Dataset:
- - - -

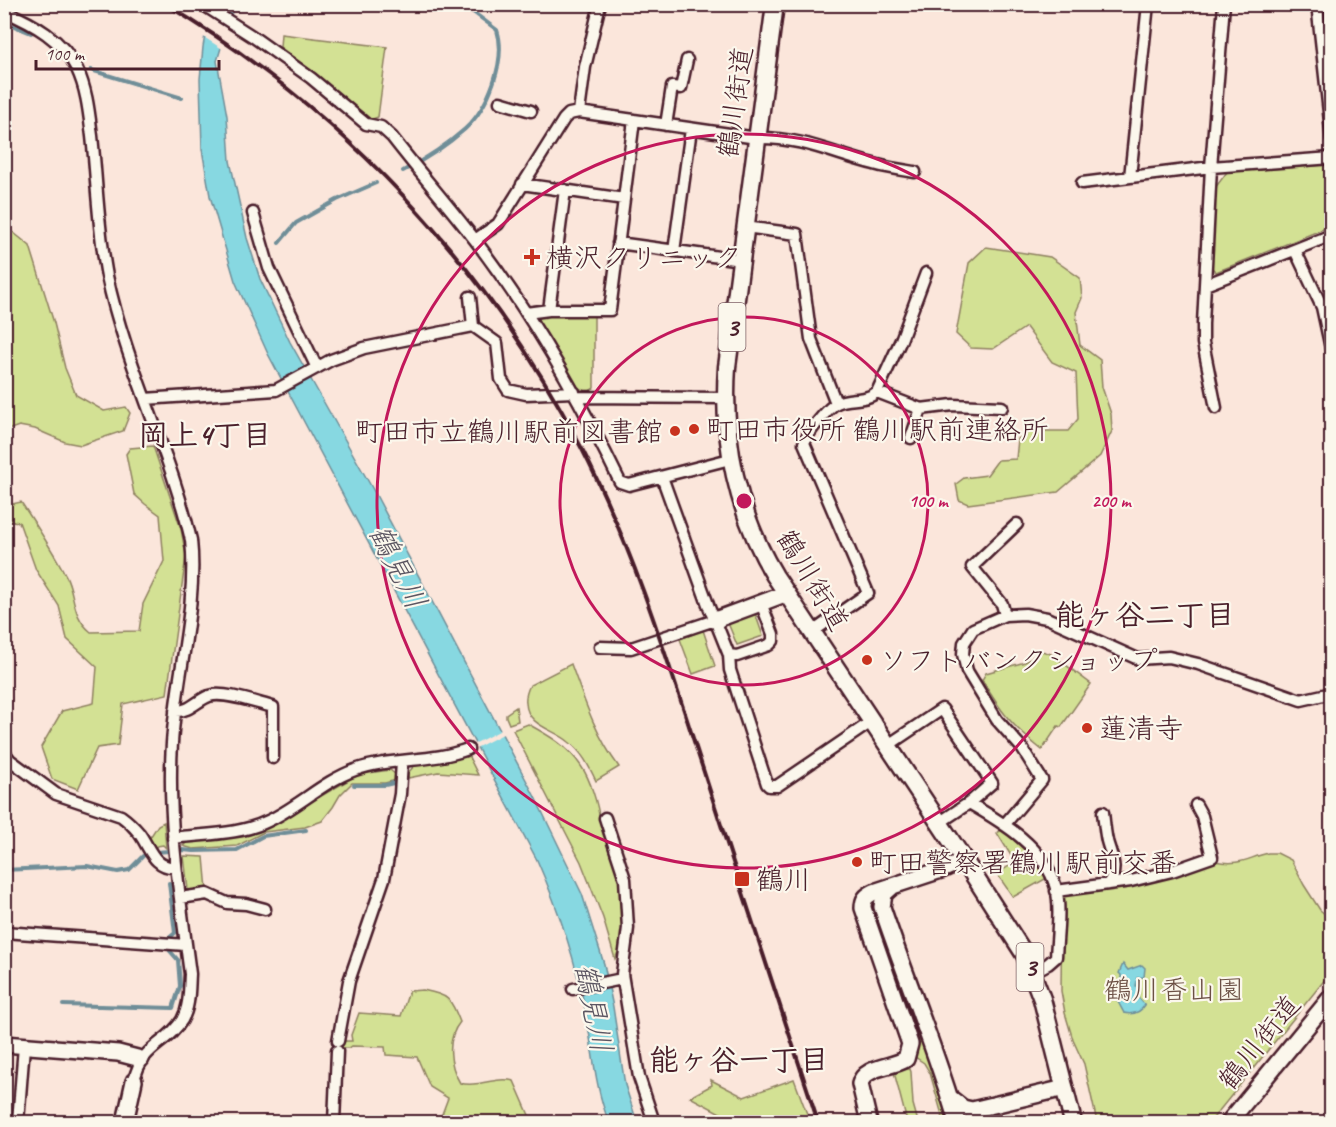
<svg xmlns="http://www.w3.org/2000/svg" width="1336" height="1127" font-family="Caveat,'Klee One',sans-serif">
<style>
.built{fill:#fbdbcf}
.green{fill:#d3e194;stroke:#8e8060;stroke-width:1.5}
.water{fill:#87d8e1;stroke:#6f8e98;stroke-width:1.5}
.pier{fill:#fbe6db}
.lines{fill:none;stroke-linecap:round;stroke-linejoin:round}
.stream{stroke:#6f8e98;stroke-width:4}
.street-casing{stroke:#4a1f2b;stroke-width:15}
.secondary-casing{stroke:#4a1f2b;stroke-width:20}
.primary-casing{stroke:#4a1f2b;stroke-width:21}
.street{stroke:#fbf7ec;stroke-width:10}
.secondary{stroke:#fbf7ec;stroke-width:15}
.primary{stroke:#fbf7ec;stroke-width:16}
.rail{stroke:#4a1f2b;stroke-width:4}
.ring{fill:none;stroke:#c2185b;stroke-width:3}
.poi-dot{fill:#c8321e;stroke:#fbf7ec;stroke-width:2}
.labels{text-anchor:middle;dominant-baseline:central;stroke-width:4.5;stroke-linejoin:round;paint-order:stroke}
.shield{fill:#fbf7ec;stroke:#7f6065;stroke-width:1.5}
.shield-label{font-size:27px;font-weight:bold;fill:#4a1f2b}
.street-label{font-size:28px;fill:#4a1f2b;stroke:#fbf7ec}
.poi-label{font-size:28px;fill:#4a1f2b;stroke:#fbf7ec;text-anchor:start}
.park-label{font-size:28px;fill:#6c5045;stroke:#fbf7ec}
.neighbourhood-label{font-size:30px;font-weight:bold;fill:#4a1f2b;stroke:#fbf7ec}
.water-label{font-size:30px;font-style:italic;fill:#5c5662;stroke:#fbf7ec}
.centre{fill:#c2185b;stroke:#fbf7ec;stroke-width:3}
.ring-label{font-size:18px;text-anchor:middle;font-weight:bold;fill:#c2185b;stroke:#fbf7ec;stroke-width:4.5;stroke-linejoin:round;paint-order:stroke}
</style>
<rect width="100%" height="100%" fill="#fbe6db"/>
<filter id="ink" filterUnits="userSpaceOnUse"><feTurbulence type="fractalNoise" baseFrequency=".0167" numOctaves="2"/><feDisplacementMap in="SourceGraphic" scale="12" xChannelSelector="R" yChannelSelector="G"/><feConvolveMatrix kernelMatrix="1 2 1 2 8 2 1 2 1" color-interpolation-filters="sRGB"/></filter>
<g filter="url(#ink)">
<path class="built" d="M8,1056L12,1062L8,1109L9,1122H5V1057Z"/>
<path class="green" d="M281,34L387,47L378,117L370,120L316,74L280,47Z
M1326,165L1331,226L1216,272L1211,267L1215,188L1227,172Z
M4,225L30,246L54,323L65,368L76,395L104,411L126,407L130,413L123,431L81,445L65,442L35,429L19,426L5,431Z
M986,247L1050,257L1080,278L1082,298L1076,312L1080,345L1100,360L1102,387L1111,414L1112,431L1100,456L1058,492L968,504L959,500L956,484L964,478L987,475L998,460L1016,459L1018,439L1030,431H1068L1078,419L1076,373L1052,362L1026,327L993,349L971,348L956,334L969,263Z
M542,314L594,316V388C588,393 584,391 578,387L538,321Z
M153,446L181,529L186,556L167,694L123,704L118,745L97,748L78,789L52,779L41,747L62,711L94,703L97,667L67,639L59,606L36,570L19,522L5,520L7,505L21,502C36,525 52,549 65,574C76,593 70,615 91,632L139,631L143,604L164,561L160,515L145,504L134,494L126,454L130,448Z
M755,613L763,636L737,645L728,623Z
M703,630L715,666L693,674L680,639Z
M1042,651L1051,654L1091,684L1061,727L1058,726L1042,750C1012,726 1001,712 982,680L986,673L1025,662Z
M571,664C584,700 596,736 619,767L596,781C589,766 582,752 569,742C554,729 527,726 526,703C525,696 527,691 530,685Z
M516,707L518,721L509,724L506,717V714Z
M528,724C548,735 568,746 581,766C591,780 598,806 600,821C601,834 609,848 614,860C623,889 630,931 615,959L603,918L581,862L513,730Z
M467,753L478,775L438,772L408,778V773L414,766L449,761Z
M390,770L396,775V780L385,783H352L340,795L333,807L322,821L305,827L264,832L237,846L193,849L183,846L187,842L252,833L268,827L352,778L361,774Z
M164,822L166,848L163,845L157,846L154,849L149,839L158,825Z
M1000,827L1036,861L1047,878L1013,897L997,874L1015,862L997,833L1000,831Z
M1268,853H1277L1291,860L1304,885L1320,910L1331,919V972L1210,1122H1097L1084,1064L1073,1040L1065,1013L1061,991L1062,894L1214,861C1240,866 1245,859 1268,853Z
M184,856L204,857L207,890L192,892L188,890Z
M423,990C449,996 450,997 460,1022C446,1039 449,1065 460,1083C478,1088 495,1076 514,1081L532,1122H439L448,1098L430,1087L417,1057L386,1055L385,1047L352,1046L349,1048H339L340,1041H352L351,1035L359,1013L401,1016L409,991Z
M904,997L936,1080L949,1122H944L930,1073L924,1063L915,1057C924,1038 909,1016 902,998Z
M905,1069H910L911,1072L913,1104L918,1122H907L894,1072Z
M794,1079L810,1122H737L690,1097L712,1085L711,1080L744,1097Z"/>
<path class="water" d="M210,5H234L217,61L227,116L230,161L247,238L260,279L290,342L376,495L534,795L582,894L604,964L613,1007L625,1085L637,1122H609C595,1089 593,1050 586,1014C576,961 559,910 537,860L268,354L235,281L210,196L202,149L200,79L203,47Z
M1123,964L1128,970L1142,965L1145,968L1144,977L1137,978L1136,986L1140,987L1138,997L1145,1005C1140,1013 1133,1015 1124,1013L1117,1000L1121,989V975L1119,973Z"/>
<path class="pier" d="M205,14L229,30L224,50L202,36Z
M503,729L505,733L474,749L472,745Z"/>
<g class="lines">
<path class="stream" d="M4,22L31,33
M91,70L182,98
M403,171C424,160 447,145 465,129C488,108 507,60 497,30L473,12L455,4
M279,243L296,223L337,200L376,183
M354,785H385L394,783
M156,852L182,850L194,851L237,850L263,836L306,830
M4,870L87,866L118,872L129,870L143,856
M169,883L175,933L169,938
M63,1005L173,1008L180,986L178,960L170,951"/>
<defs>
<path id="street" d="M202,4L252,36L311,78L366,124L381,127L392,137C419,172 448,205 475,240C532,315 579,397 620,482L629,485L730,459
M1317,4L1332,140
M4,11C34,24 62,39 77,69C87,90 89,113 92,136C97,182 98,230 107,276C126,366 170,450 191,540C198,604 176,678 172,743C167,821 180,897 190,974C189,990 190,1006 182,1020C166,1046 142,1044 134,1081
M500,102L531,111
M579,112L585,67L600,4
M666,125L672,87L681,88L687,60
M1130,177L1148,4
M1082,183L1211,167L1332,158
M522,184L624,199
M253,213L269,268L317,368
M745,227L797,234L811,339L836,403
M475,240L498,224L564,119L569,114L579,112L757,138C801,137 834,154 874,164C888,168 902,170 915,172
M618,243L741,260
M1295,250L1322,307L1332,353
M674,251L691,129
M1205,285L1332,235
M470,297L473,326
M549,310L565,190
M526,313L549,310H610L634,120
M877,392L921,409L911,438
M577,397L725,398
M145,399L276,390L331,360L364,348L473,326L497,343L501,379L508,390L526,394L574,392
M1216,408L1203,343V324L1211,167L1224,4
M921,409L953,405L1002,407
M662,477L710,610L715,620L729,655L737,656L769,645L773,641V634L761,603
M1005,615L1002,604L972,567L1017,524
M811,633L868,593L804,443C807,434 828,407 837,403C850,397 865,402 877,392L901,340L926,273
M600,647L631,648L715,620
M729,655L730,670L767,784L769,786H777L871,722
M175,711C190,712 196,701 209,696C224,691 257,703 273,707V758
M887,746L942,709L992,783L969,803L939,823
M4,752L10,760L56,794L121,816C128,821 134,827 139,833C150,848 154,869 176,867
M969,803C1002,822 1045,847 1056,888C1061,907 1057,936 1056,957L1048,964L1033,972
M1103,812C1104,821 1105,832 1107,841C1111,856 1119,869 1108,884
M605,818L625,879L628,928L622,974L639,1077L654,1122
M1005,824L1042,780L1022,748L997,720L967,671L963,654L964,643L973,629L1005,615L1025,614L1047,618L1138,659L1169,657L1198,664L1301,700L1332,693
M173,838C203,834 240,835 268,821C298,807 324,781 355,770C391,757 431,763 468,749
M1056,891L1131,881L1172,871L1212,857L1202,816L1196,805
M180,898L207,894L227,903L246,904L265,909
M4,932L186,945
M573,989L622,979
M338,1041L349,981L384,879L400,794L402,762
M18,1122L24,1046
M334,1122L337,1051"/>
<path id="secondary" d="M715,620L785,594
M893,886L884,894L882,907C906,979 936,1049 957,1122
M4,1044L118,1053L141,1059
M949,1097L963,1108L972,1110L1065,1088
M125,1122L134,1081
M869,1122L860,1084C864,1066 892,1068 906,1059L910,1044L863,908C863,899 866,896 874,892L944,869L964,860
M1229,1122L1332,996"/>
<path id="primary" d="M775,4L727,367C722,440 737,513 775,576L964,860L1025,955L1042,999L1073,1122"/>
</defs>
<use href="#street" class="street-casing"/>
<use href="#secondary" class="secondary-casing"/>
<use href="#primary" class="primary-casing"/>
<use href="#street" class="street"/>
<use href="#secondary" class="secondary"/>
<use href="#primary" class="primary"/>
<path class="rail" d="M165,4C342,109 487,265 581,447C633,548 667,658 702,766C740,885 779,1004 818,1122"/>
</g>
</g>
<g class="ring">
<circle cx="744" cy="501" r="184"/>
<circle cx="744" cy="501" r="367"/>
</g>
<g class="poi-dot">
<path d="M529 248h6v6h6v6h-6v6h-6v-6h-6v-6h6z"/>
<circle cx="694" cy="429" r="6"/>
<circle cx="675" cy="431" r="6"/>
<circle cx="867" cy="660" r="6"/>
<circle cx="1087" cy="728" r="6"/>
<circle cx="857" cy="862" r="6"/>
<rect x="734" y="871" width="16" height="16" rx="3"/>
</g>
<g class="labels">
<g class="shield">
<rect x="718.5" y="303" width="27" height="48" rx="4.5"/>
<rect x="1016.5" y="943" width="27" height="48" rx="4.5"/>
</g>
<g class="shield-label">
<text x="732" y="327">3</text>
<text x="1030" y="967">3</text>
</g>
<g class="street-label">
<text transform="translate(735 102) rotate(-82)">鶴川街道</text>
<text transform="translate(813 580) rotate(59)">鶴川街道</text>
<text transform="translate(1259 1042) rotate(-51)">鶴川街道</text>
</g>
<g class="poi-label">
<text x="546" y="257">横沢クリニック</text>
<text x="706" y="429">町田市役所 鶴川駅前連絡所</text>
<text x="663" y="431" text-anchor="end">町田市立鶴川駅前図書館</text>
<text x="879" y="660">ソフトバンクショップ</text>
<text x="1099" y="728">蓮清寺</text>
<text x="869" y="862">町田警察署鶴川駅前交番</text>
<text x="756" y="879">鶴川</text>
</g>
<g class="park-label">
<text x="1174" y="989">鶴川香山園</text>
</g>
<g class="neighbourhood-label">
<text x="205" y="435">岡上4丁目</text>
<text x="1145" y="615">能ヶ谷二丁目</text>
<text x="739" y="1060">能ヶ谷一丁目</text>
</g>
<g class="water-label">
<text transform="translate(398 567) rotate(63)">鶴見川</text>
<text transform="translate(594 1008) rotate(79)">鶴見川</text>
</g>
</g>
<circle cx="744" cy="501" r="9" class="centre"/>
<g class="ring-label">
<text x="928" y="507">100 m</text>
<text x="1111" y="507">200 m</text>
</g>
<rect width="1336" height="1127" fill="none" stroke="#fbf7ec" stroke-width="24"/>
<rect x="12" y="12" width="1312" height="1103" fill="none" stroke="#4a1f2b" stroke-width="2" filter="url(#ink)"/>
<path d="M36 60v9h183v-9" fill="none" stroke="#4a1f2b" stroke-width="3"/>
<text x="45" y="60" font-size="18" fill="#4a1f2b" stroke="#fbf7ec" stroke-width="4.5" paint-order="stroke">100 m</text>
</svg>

- - - -

Task instructions: List, from the entries above, every line in which the word "lines" shows up.

Task response:
.lines{fill:none;stroke-linecap:round;stroke-linejoin:round}
<g class="lines">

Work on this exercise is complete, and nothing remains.